▸ Problem statement
Would you transcribe all of the data exactly, down to the last character?

▸ Task inputs
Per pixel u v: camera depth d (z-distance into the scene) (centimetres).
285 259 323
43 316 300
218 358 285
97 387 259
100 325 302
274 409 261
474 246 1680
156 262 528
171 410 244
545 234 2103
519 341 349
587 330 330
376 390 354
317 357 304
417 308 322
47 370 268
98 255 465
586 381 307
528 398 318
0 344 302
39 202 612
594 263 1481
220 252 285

▸ Written solution
Per pixel u v: camera depth d (z-distance into the scene) (centimetres).
285 259 323
43 316 300
218 358 285
97 387 259
100 325 302
274 409 261
474 246 1680
156 262 528
171 410 244
545 234 2103
519 341 349
587 330 330
376 390 354
317 357 304
417 308 322
47 370 268
98 255 465
586 381 307
528 398 318
0 344 302
39 202 612
594 263 1481
220 252 285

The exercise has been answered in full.